Only the lines that include "beantragt" should be copied from the data below.

Segment Start: Provided entries

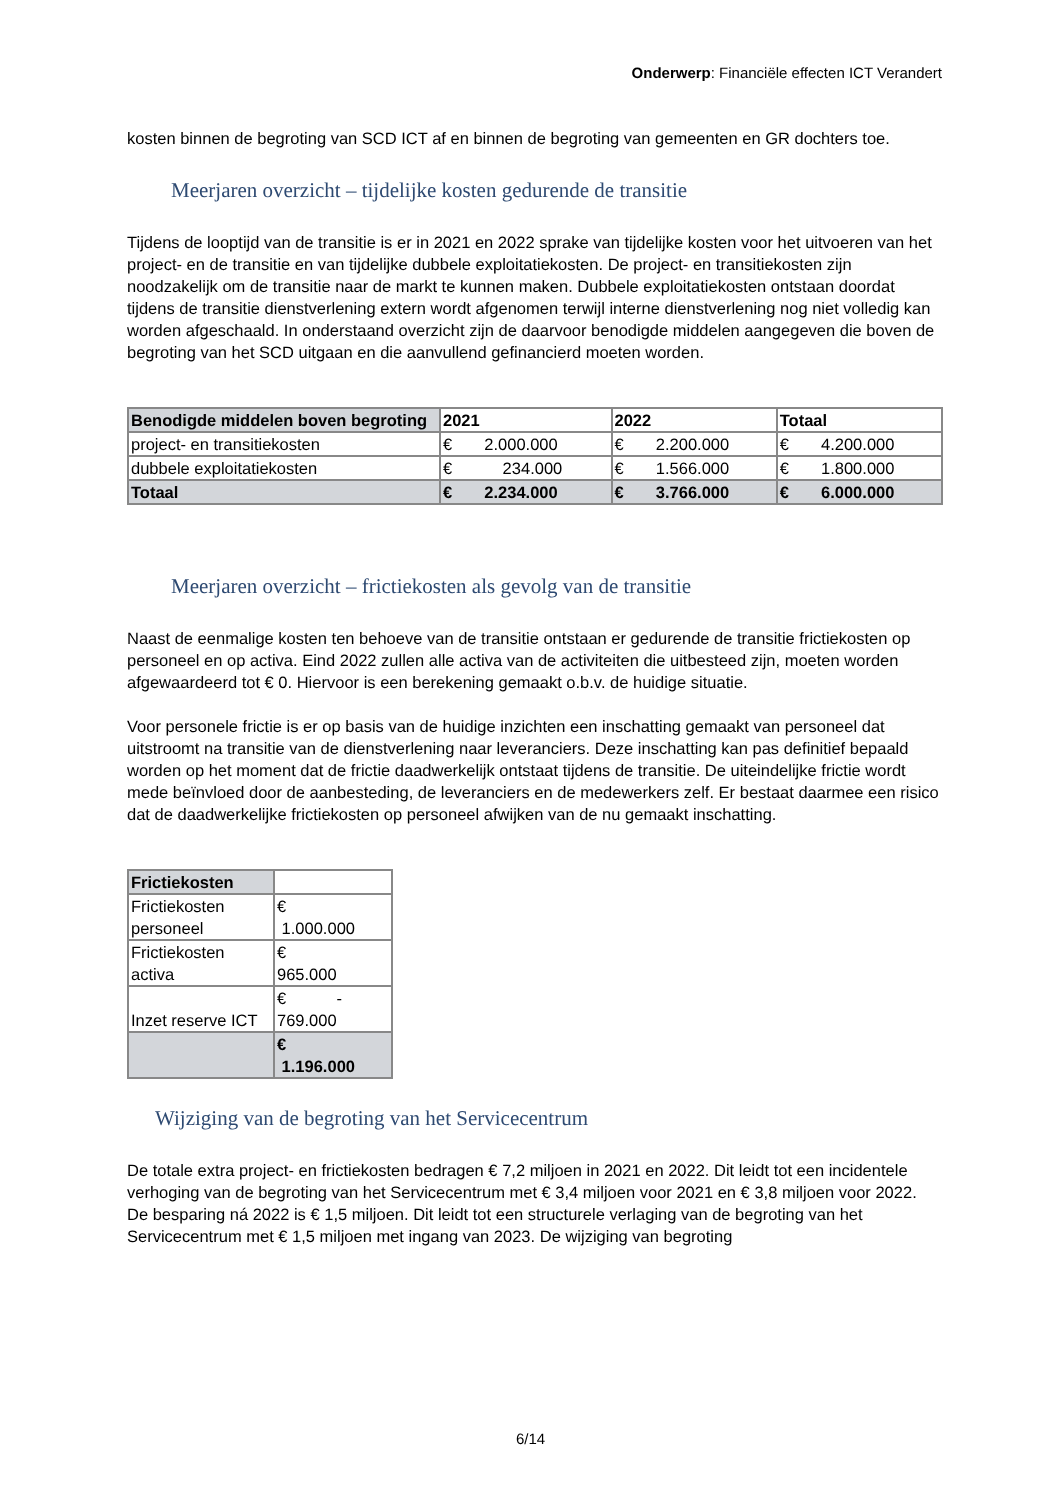Onderwerp: Financiële effecten ICT Verandert
kosten binnen de begroting van SCD ICT af en binnen de begroting van gemeenten en GR dochters toe.
Meerjaren overzicht – tijdelijke kosten gedurende de transitie
Tijdens de looptijd van de transitie is er in 2021 en 2022 sprake van tijdelijke kosten voor het uitvoeren van het project- en de transitie en van tijdelijke dubbele exploitatiekosten. De project- en transitiekosten zijn noodzakelijk om de transitie naar de markt te kunnen maken. Dubbele exploitatiekosten ontstaan doordat tijdens de transitie dienstverlening extern wordt afgenomen terwijl interne dienstverlening nog niet volledig kan worden afgeschaald. In onderstaand overzicht zijn de daarvoor benodigde middelen aangegeven die boven de begroting van het SCD uitgaan en die aanvullend gefinancierd moeten worden.
| Benodigde middelen boven begroting | 2021 | 2022 | Totaal |
| project- en transitiekosten | € 2.000.000 | € 2.200.000 | € 4.200.000 |
| dubbele exploitatiekosten | € 234.000 | € 1.566.000 | € 1.800.000 |
| Totaal | € 2.234.000 | € 3.766.000 | € 6.000.000 |
Meerjaren overzicht – frictiekosten als gevolg van de transitie
Naast de eenmalige kosten ten behoeve van de transitie ontstaan er gedurende de transitie frictiekosten op personeel en op activa. Eind 2022 zullen alle activa van de activiteiten die uitbesteed zijn, moeten worden afgewaardeerd tot € 0. Hiervoor is een berekening gemaakt o.b.v. de huidige situatie.
Voor personele frictie is er op basis van de huidige inzichten een inschatting gemaakt van personeel dat uitstroomt na transitie van de dienstverlening naar leveranciers. Deze inschatting kan pas definitief bepaald worden op het moment dat de frictie daadwerkelijk ontstaat tijdens de transitie. De uiteindelijke frictie wordt mede beïnvloed door de aanbesteding, de leveranciers en de medewerkers zelf. Er bestaat daarmee een risico dat de daadwerkelijke frictiekosten op personeel afwijken van de nu gemaakt inschatting.
| Frictiekosten | |
| Frictiekosten personeel | € 1.000.000 |
| Frictiekosten activa | € 965.000 |
| Inzet reserve ICT | € - 769.000 |
| | € 1.196.000 |
Wijziging van de begroting van het Servicecentrum
De totale extra project- en frictiekosten bedragen € 7,2 miljoen in 2021 en 2022. Dit leidt tot een incidentele verhoging van de begroting van het Servicecentrum met € 3,4 miljoen voor 2021 en € 3,8 miljoen voor 2022. De besparing ná 2022 is € 1,5 miljoen. Dit leidt tot een structurele verlaging van de begroting van het Servicecentrum met € 1,5 miljoen met ingang van 2023. De wijziging van begroting
6/14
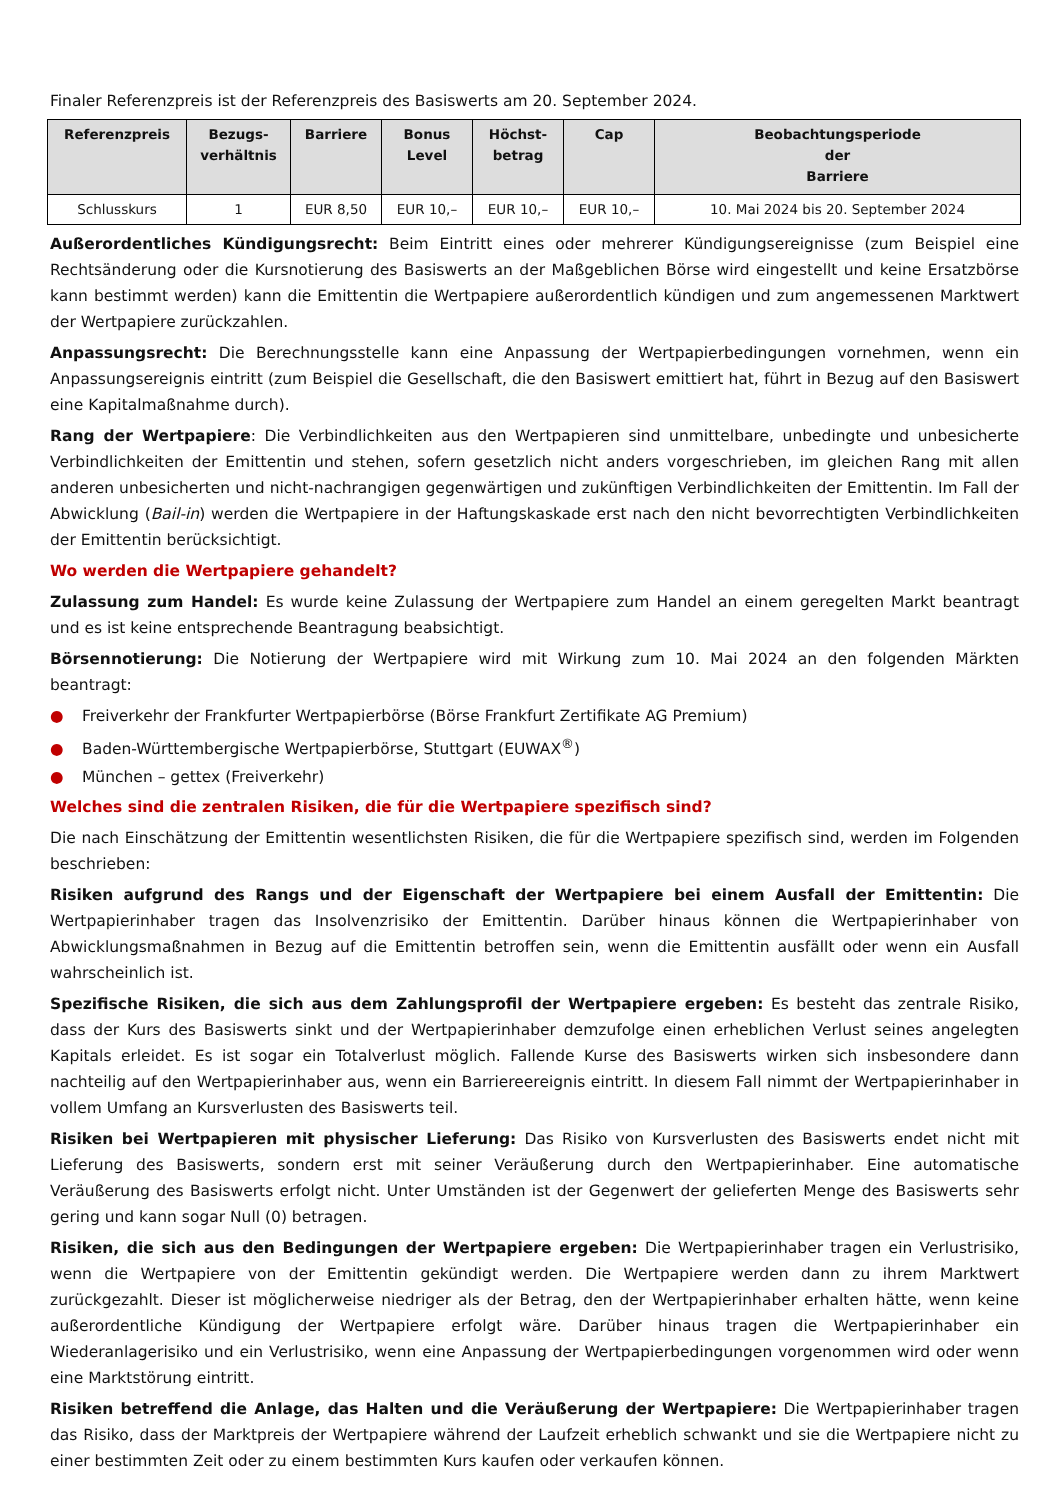Finaler Referenzpreis ist der Referenzpreis des Basiswerts am 20. September 2024.
| Referenzpreis | Bezugs- verhältnis | Barriere | Bonus Level | Höchst- betrag | Cap | Beobachtungsperiode der Barriere |
| --- | --- | --- | --- | --- | --- | --- |
| Schlusskurs | 1 | EUR 8,50 | EUR 10,– | EUR 10,– | EUR 10,– | 10. Mai 2024 bis 20. September 2024 |
Außerordentliches Kündigungsrecht: Beim Eintritt eines oder mehrerer Kündigungsereignisse (zum Beispiel eine Rechtsänderung oder die Kursnotierung des Basiswerts an der Maßgeblichen Börse wird eingestellt und keine Ersatzbörse kann bestimmt werden) kann die Emittentin die Wertpapiere außerordentlich kündigen und zum angemessenen Marktwert der Wertpapiere zurückzahlen.
Anpassungsrecht: Die Berechnungsstelle kann eine Anpassung der Wertpapierbedingungen vornehmen, wenn ein Anpassungsereignis eintritt (zum Beispiel die Gesellschaft, die den Basiswert emittiert hat, führt in Bezug auf den Basiswert eine Kapitalmaßnahme durch).
Rang der Wertpapiere: Die Verbindlichkeiten aus den Wertpapieren sind unmittelbare, unbedingte und unbesicherte Verbindlichkeiten der Emittentin und stehen, sofern gesetzlich nicht anders vorgeschrieben, im gleichen Rang mit allen anderen unbesicherten und nicht-nachrangigen gegenwärtigen und zukünftigen Verbindlichkeiten der Emittentin. Im Fall der Abwicklung (Bail-in) werden die Wertpapiere in der Haftungskaskade erst nach den nicht bevorrechtigten Verbindlichkeiten der Emittentin berücksichtigt.
Wo werden die Wertpapiere gehandelt?
Zulassung zum Handel: Es wurde keine Zulassung der Wertpapiere zum Handel an einem geregelten Markt beantragt und es ist keine entsprechende Beantragung beabsichtigt.
Börsennotierung: Die Notierung der Wertpapiere wird mit Wirkung zum 10. Mai 2024 an den folgenden Märkten beantragt:
● Freiverkehr der Frankfurter Wertpapierbörse (Börse Frankfurt Zertifikate AG Premium)
● Baden-Württembergische Wertpapierbörse, Stuttgart (EUWAX<sup>®</sup>)
● München – gettex (Freiverkehr)
Welches sind die zentralen Risiken, die für die Wertpapiere spezifisch sind?
Die nach Einschätzung der Emittentin wesentlichsten Risiken, die für die Wertpapiere spezifisch sind, werden im Folgenden beschrieben:
Risiken aufgrund des Rangs und der Eigenschaft der Wertpapiere bei einem Ausfall der Emittentin: Die Wertpapierinhaber tragen das Insolvenzrisiko der Emittentin. Darüber hinaus können die Wertpapierinhaber von Abwicklungsmaßnahmen in Bezug auf die Emittentin betroffen sein, wenn die Emittentin ausfällt oder wenn ein Ausfall wahrscheinlich ist.
Spezifische Risiken, die sich aus dem Zahlungsprofil der Wertpapiere ergeben: Es besteht das zentrale Risiko, dass der Kurs des Basiswerts sinkt und der Wertpapierinhaber demzufolge einen erheblichen Verlust seines angelegten Kapitals erleidet. Es ist sogar ein Totalverlust möglich. Fallende Kurse des Basiswerts wirken sich insbesondere dann nachteilig auf den Wertpapierinhaber aus, wenn ein Barriereereignis eintritt. In diesem Fall nimmt der Wertpapierinhaber in vollem Umfang an Kursverlusten des Basiswerts teil.
Risiken bei Wertpapieren mit physischer Lieferung: Das Risiko von Kursverlusten des Basiswerts endet nicht mit Lieferung des Basiswerts, sondern erst mit seiner Veräußerung durch den Wertpapierinhaber. Eine automatische Veräußerung des Basiswerts erfolgt nicht. Unter Umständen ist der Gegenwert der gelieferten Menge des Basiswerts sehr gering und kann sogar Null (0) betragen.
Risiken, die sich aus den Bedingungen der Wertpapiere ergeben: Die Wertpapierinhaber tragen ein Verlustrisiko, wenn die Wertpapiere von der Emittentin gekündigt werden. Die Wertpapiere werden dann zu ihrem Marktwert zurückgezahlt. Dieser ist möglicherweise niedriger als der Betrag, den der Wertpapierinhaber erhalten hätte, wenn keine außerordentliche Kündigung der Wertpapiere erfolgt wäre. Darüber hinaus tragen die Wertpapierinhaber ein Wiederanlagerisiko und ein Verlustrisiko, wenn eine Anpassung der Wertpapierbedingungen vorgenommen wird oder wenn eine Marktstörung eintritt.
Risiken betreffend die Anlage, das Halten und die Veräußerung der Wertpapiere: Die Wertpapierinhaber tragen das Risiko, dass der Marktpreis der Wertpapiere während der Laufzeit erheblich schwankt und sie die Wertpapiere nicht zu einer bestimmten Zeit oder zu einem bestimmten Kurs kaufen oder verkaufen können.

Segment End: Provided entries

■ **Result**:
Zulassung zum Handel: Es wurde keine Zulassung der Wertpapiere zum Handel an einem geregelten Markt beantragt und es ist keine entsprechende Beantragung beabsichtigt.
Börsennotierung: Die Notierung der Wertpapiere wird mit Wirkung zum 10. Mai 2024 an den folgenden Märkten beantragt:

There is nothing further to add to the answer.